Die Auseinandersetzung um den Ausbau der A81 bei Böblingen geht weiter. Nun weist die Bürgerinitiative „Leise A 81“ darauf hin, dass an mehr als 100 Häusern Grenzwerte beim Lärm überschritten werden.

Böblingen - Die Bürgerinitiative Leise A 81 lässt beim Lärmschutz im Zuge des Ausbaus der Autobahn 81 zwischen Böblingen-Hulb und Sindelfingen-Ost nicht locker. „Wir sind enttäuscht, dass nun letztlich doch kein offenporiger Belag verwendet werden soll, obwohl dieser uns in Aussicht gestellt worden ist“, sagt Hans Ambros, der Sprecher der Initiative. Der Belag würde vier Dezibel des Lärms schlucken, den die Autos auf der A 81 verursachten. Die Folge davon sei nun, dass an rund hundert Gebäuden entlang der 7,1 Kilometer langen Ausbaustrecke die zulässigen Grenzwerte überschritten werden würden. Hans Ambros und seine Mitstreiter wollen zu gegebener Zeit beim Regierungspräsidium (RP) in Stuttgart Widerspruch einlegen.
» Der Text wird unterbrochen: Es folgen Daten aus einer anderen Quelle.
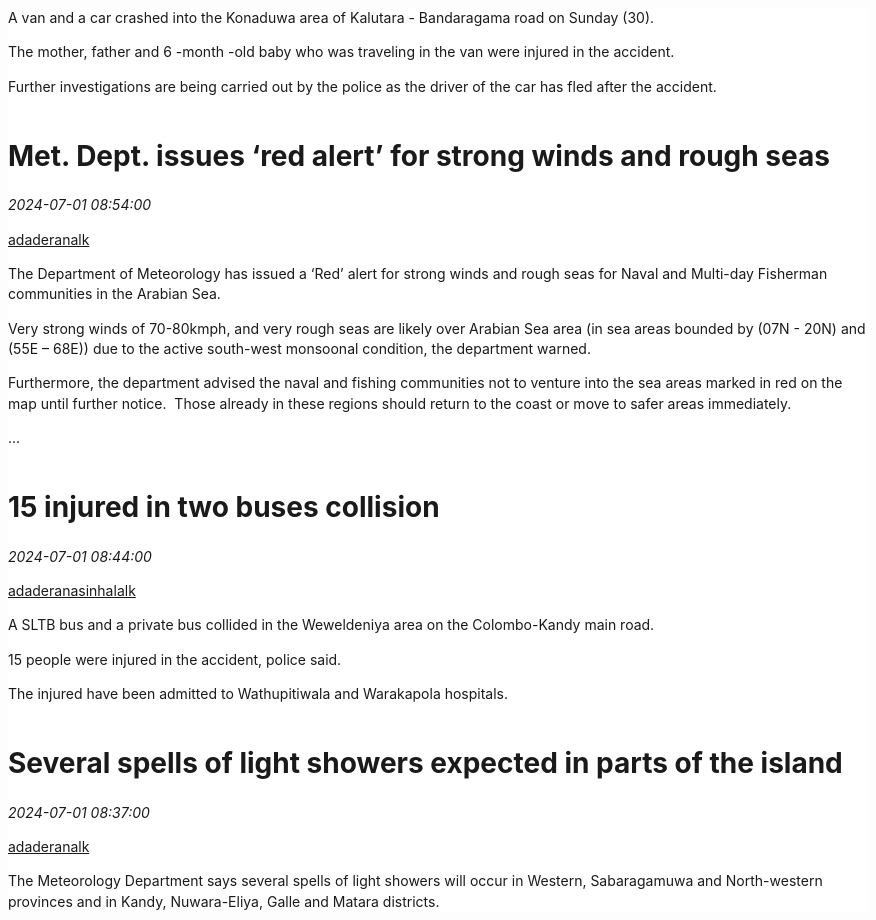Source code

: A van and a car crashed into the Konaduwa area of ​​Kalutara - Bandaragama road on Sunday (30).

The mother, father and 6 -month -old baby who was traveling in the van were injured in the accident.

Further investigations are being carried out by the police as the driver of the car has fled after the accident.



# Met. Dept. issues ‘red alert’ for strong winds and rough seas

*2024-07-01 08:54:00*

[adaderanalk](https://www.adaderana.lk/news/100208/met-dept-issues-red-alert-for-strong-winds-and-rough-seas)

The Department of Meteorology has issued a ‘Red’ alert for strong winds and rough seas for Naval and Multi-day Fisherman communities in the Arabian Sea.

Very strong winds of 70-80kmph, and very rough seas are likely over Arabian Sea area (in sea areas bounded by (07N - 20N) and (55E – 68E)) due to the active south-west monsoonal condition, the department warned.

Furthermore, the department advised the naval and fishing communities not to venture into the sea areas marked in red on the map until further notice.  Those already in these regions should return to the coast or move to safer areas immediately.

...



# 15 injured in two buses collision

*2024-07-01 08:44:00*

[adaderanasinhalalk](http://sinhala.adaderana.lk/news/198346)

A SLTB bus and a private bus collided in the Weweldeniya area on the Colombo-Kandy main road.

15 people were injured in the accident, police said.

The injured have been admitted to Wathupitiwala and Warakapola hospitals.



# Several spells of light showers expected in parts of the island

*2024-07-01 08:37:00*

[adaderanalk](https://www.adaderana.lk/news/100207/several-spells-of-light-showers-expected-in-parts-of-the-island)

The Meteorology Department says several spells of light showers will occur in Western, Sabaragamuwa and North-western provinces and in Kandy, Nuwara-Eliya, Galle and Matara districts.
„Wir haben dem RP jüngst einen Höflichkeitsbesuch abgestattet und den verantwortlichen Planern unser Anliegen noch einmal unterbreitet“, berichtet Ambros. Schließlich wolle man das bisher gute Einvernehmen mit dem RP nicht aufs Spiel setzen und den Ausbau nicht noch weiter verzögern. Aber beim Austausch von Nettigkeiten ist es während des Gesprächs nicht geblieben. Die Vertreter der Initiative, welche die Interessen von insgesamt 10 000 Anwohnern an der A 81 im Bereich des Streckenausbaus vertritt, wiesen darauf hin, „dass die versprochenen Lärmschutzfenster für viele keine ideale Lösung sind“.

RP will Lärmgrenzwerte einhalten

„Viele der betroffenen Familien wollen nachts, besonders im Sommer, ihr Schlafzimmerfenster öffnen“, erläuterte Ambros, „damit sie sich nicht zu Tode schwitzen.“ Das gehe aber nicht, wenn der Verkehr vorbeirausche. An Schlaf sei bei offenen Fenstern aber wohl kaum zu denken. Für den Einbau einer Klimaanlage fehle den meisten das Geld, außerdem sei ein solche ziemlich teuer. „Der Lärm ist erwiesenermaßen gesundheitsschädigend“, fügt Ambros hinzu. Deshalb hofft er, dass das RP vielleicht doch noch einen Belag verwendet, der den Schall noch besser schluckt.

Das RP räumte stets ein, dass es alles tun möchte, damit die Lärmgrenzwerte eingehalten werden. Allerdings würden an manchen Gebäuden die geltenden Limits von 59 Dezibel während des Tages und von 49 Dezibel in der Nacht erreicht und teilweise überschritten, räumten die Planer im RP ein – und verwiesen auf die Schallschutzfenster, die die betroffenen Bürger beantragen könnten.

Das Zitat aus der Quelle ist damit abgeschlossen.